## [EXERCISE GOAL]
An exact reproduction of all the data is needed, with no images in it.

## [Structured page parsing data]
***
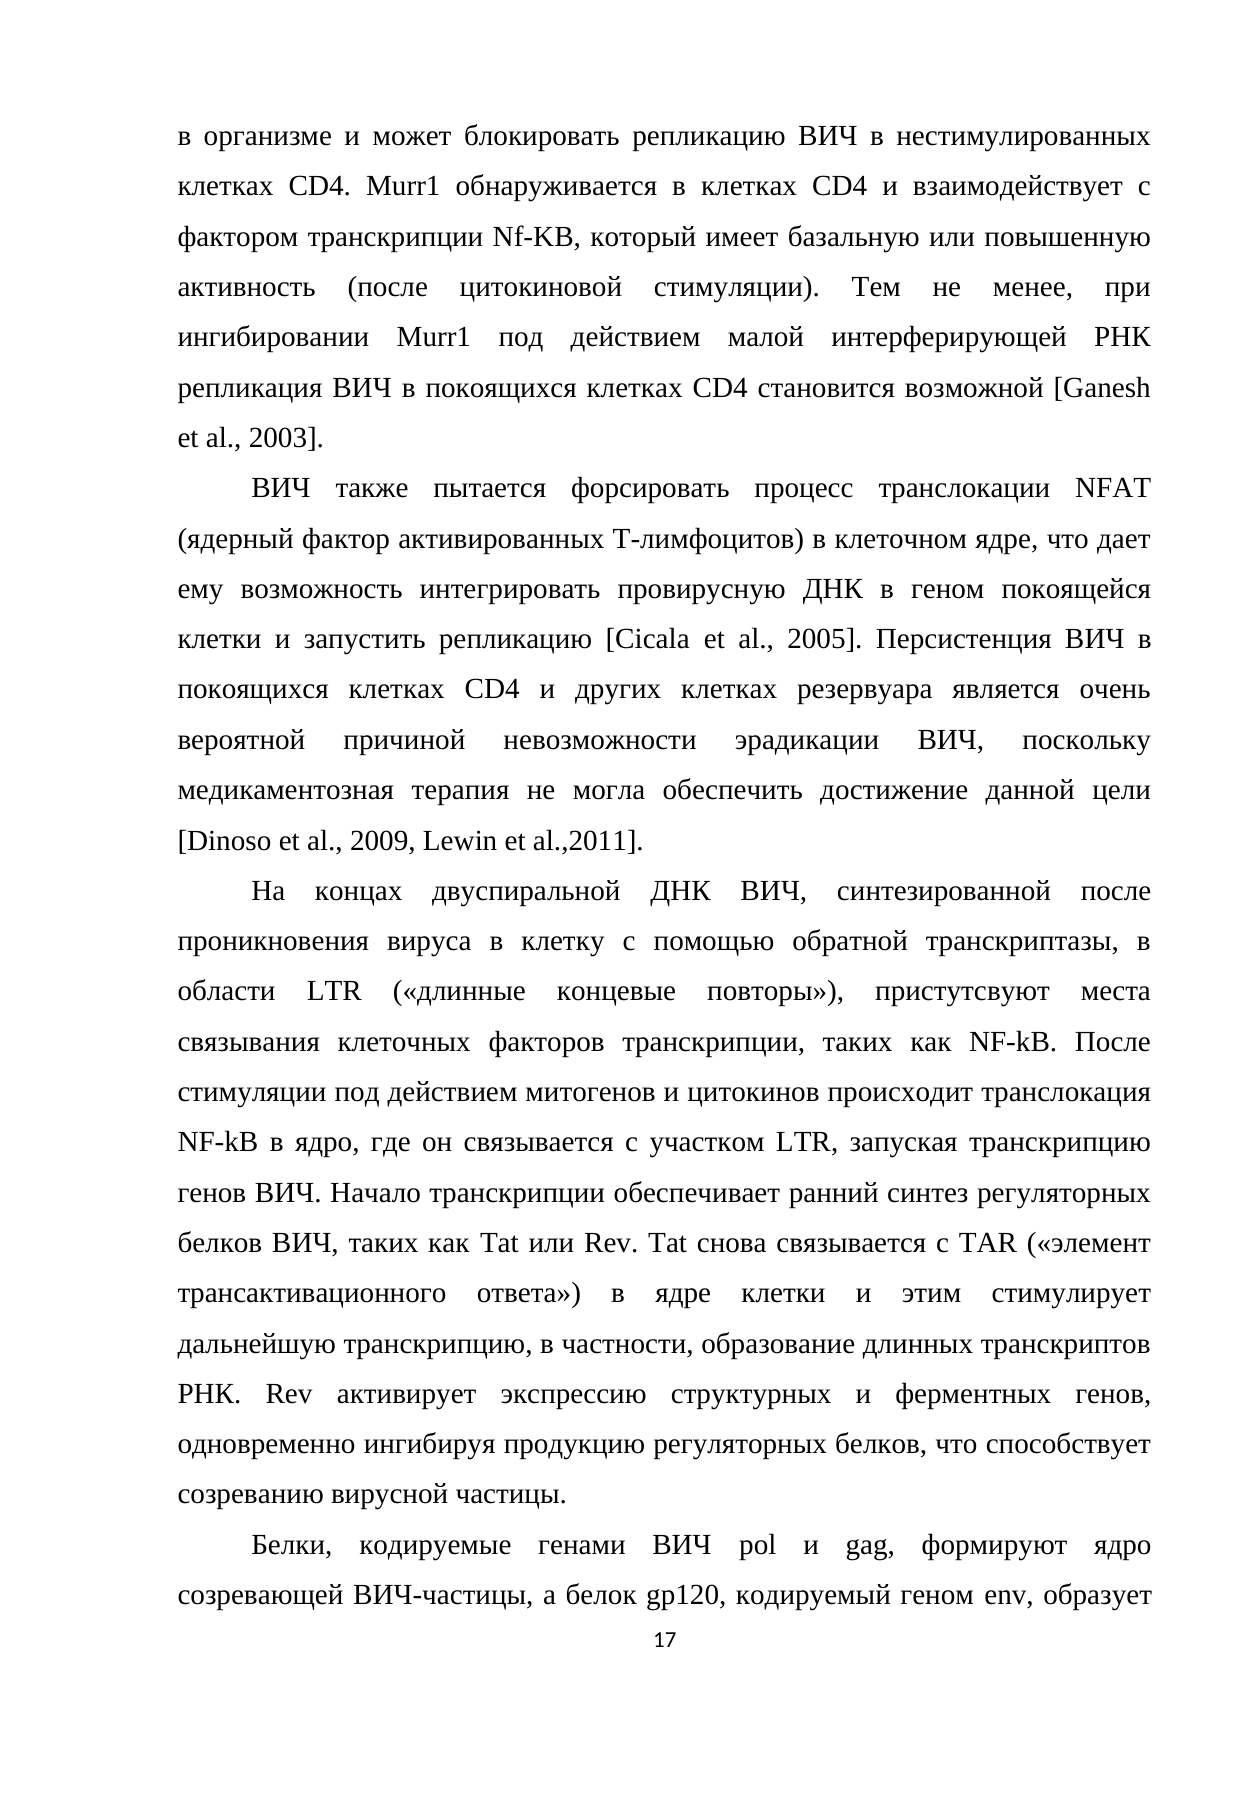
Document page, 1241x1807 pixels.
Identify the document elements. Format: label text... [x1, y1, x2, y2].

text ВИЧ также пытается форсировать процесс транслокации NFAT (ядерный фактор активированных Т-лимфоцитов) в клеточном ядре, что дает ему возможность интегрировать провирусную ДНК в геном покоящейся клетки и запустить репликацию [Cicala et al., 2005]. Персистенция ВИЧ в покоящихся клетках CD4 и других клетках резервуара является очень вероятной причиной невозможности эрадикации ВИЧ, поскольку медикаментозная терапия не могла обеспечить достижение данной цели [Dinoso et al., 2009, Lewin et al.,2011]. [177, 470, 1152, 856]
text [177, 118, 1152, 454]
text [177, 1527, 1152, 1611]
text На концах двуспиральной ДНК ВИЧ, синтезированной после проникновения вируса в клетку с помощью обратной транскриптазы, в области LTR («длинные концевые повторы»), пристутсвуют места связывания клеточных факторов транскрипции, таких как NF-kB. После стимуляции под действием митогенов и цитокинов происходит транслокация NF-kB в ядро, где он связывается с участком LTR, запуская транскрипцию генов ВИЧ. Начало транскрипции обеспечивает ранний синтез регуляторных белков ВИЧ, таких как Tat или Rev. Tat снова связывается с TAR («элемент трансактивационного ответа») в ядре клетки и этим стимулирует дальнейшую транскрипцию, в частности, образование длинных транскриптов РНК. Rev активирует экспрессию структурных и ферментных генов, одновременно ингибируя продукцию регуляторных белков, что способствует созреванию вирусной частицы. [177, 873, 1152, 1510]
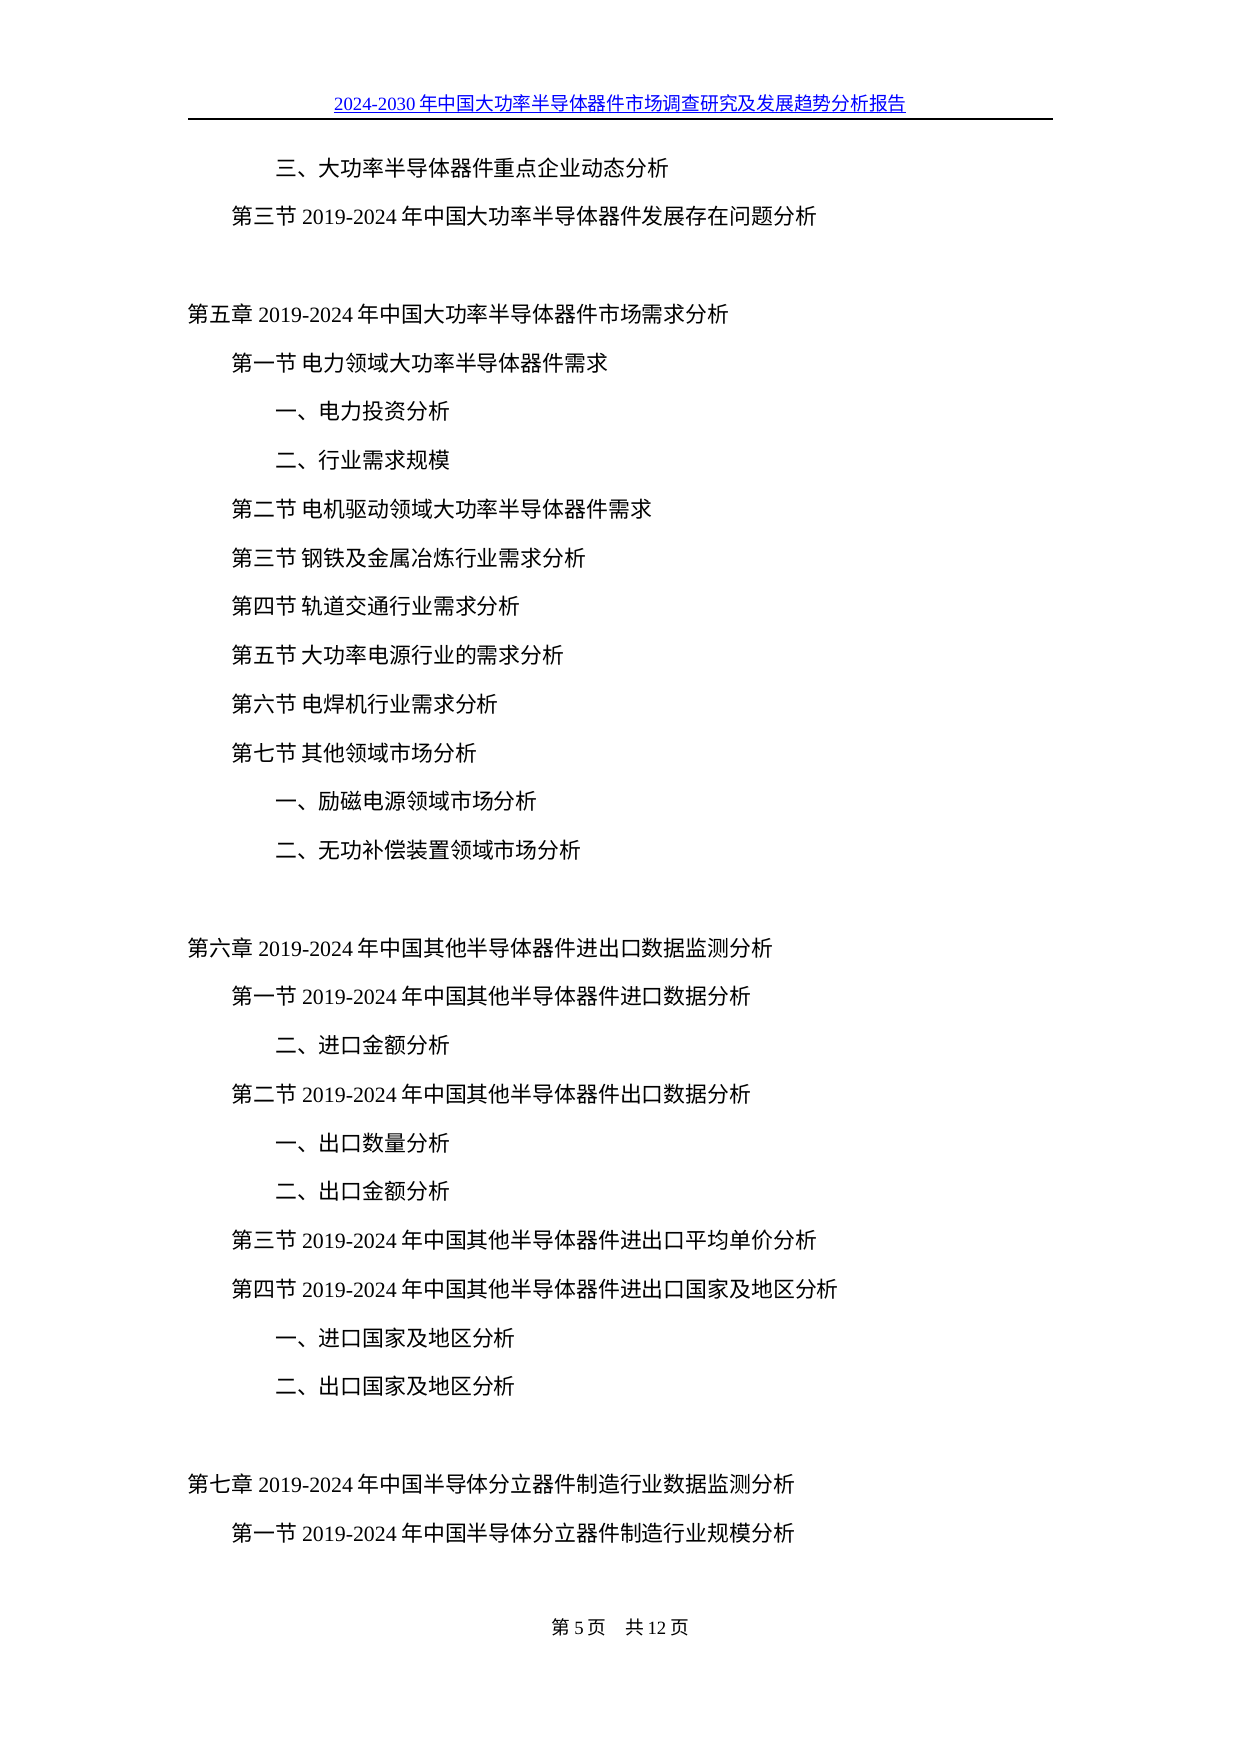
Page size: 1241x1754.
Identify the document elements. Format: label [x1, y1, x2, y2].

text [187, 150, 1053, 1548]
***
## [ANSWER]
Document page, 1241x1807 pixels.
Identify the document elements. Format: label text... [x1, y1, x2, y2].

text ВИЧ также пытается форсировать процесс транслокации NFAT (ядерный фактор активированных Т-лимфоцитов) в клеточном ядре, что дает ему возможность интегрировать провирусную ДНК в геном покоящейся клетки и запустить репликацию [Cicala et al., 2005]. Персистенция ВИЧ в покоящихся клетках CD4 и других клетках резервуара является очень вероятной причиной невозможности эрадикации ВИЧ, поскольку медикаментозная терапия не могла обеспечить достижение данной цели [Dinoso et al., 2009, Lewin et al.,2011]. [177, 470, 1152, 856]
text [177, 118, 1152, 454]
text [177, 1527, 1152, 1611]
text На концах двуспиральной ДНК ВИЧ, синтезированной после проникновения вируса в клетку с помощью обратной транскриптазы, в области LTR («длинные концевые повторы»), пристутсвуют места связывания клеточных факторов транскрипции, таких как NF-kB. После стимуляции под действием митогенов и цитокинов происходит транслокация NF-kB в ядро, где он связывается с участком LTR, запуская транскрипцию генов ВИЧ. Начало транскрипции обеспечивает ранний синтез регуляторных белков ВИЧ, таких как Tat или Rev. Tat снова связывается с TAR («элемент трансактивационного ответа») в ядре клетки и этим стимулирует дальнейшую транскрипцию, в частности, образование длинных транскриптов РНК. Rev активирует экспрессию структурных и ферментных генов, одновременно ингибируя продукцию регуляторных белков, что способствует созреванию вирусной частицы. [177, 873, 1152, 1510]
Page size: 1241x1754.
Identify the document elements. Format: label [x1, y1, x2, y2].

text [187, 150, 1053, 1548]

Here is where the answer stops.